TASK DESCRIPTION :: Go through the records and filter out every line lacking the word "full"; copy the lines that remain.

EXTRACTED RECORDS ::
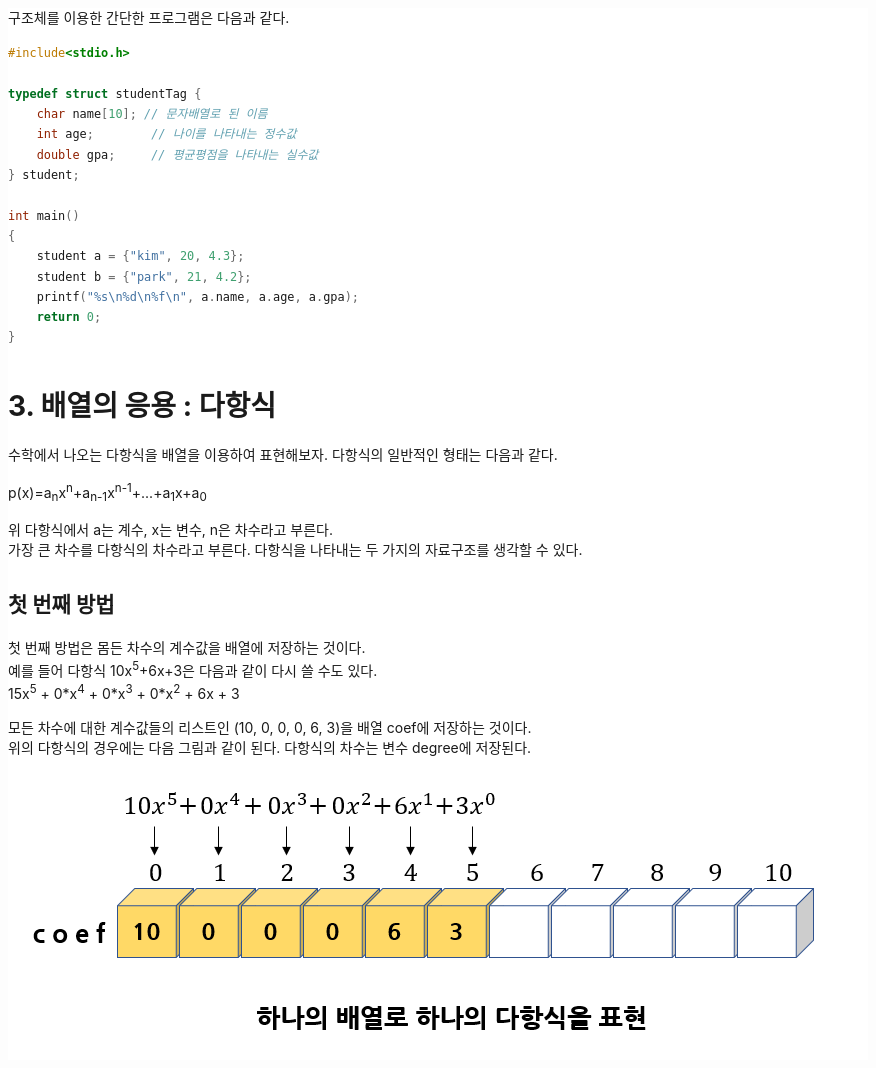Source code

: 구조체를 이용한 간단한 프로그램은 다음과 같다.

```C
#include<stdio.h>

typedef struct studentTag {
    char name[10]; // 문자배열로 된 이름
    int age;        // 나이를 나타내는 정수값
    double gpa;     // 평균평점을 나타내는 실수값
} student;

int main()
{
    student a = {"kim", 20, 4.3};
    student b = {"park", 21, 4.2};
    printf("%s\n%d\n%f\n", a.name, a.age, a.gpa);
    return 0;
}
```

# 3. 배열의 응용 : 다항식

수학에서 나오는 다항식을 배열을 이용하여 표현해보자. 다항식의 일반적인 형태는 다음과 같다.

p(x)=a<sub>n</sub>x<sup>n</sup>+a<sub>n-1</sub>x<sup>n-1</sup>+...+a<sub>1</sub>x+a<sub>0</sub>

위 다항식에서 a는 계수, x는 변수, n은 차수라고 부른다.  
가장 큰 차수를 다항식의 차수라고 부른다. 다항식을 나타내는 두 가지의 자료구조를 생각할 수 있다.

## 첫 번째 방법

첫 번째 방법은 몸든 차수의 계수값을 배열에 저장하는 것이다.  
예를 들어 다항식 10x<sup>5</sup>+6x+3​은 다음과 같이 다시 쓸 수도 있다.  
15x<sup>5</sup> + 0\*x<sup>4</sup> + 0\*x<sup>3</sup> + 0\*x<sup>2</sup> + 6x + 3

모든 차수에 대한 계수값들의 리스트인 (10, 0, 0, 0, 6, 3)을 배열 coef에 저장하는 것이다.  
위의 다항식의 경우에는 다음 그림과 같이 된다. 다항식의 차수는 변수 degree에 저장된다.

![하나의 배열로 하나의 다항식을 표현](./img/polyn_1.PNG)
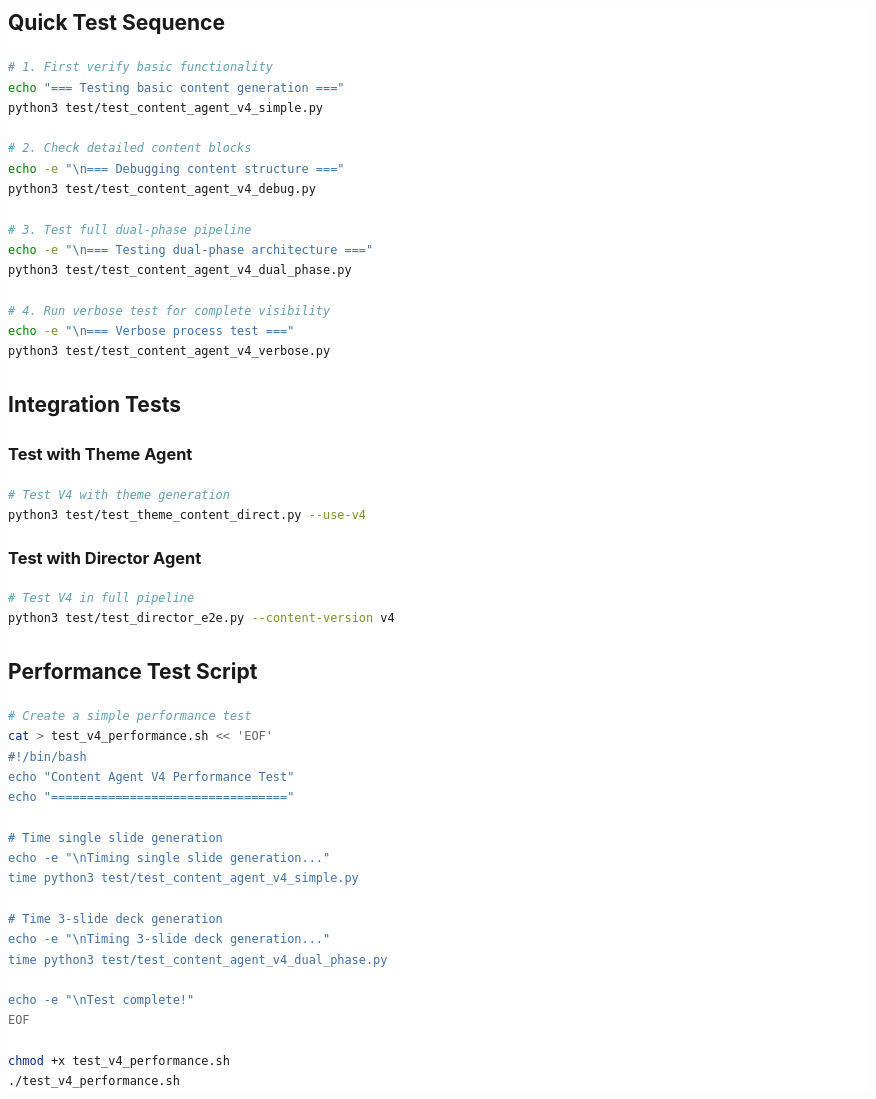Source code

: ## Quick Test Sequence

```bash
# 1. First verify basic functionality
echo "=== Testing basic content generation ==="
python3 test/test_content_agent_v4_simple.py

# 2. Check detailed content blocks
echo -e "\n=== Debugging content structure ==="
python3 test/test_content_agent_v4_debug.py

# 3. Test full dual-phase pipeline
echo -e "\n=== Testing dual-phase architecture ==="
python3 test/test_content_agent_v4_dual_phase.py

# 4. Run verbose test for complete visibility
echo -e "\n=== Verbose process test ==="
python3 test/test_content_agent_v4_verbose.py
```

## Integration Tests

### Test with Theme Agent
```bash
# Test V4 with theme generation
python3 test/test_theme_content_direct.py --use-v4
```

### Test with Director Agent
```bash
# Test V4 in full pipeline
python3 test/test_director_e2e.py --content-version v4
```

## Performance Test Script

```bash
# Create a simple performance test
cat > test_v4_performance.sh << 'EOF'
#!/bin/bash
echo "Content Agent V4 Performance Test"
echo "================================="

# Time single slide generation
echo -e "\nTiming single slide generation..."
time python3 test/test_content_agent_v4_simple.py

# Time 3-slide deck generation
echo -e "\nTiming 3-slide deck generation..."
time python3 test/test_content_agent_v4_dual_phase.py

echo -e "\nTest complete!"
EOF

chmod +x test_v4_performance.sh
./test_v4_performance.sh
```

RESPONSE ::
# 3. Test full dual-phase pipeline
# Test V4 in full pipeline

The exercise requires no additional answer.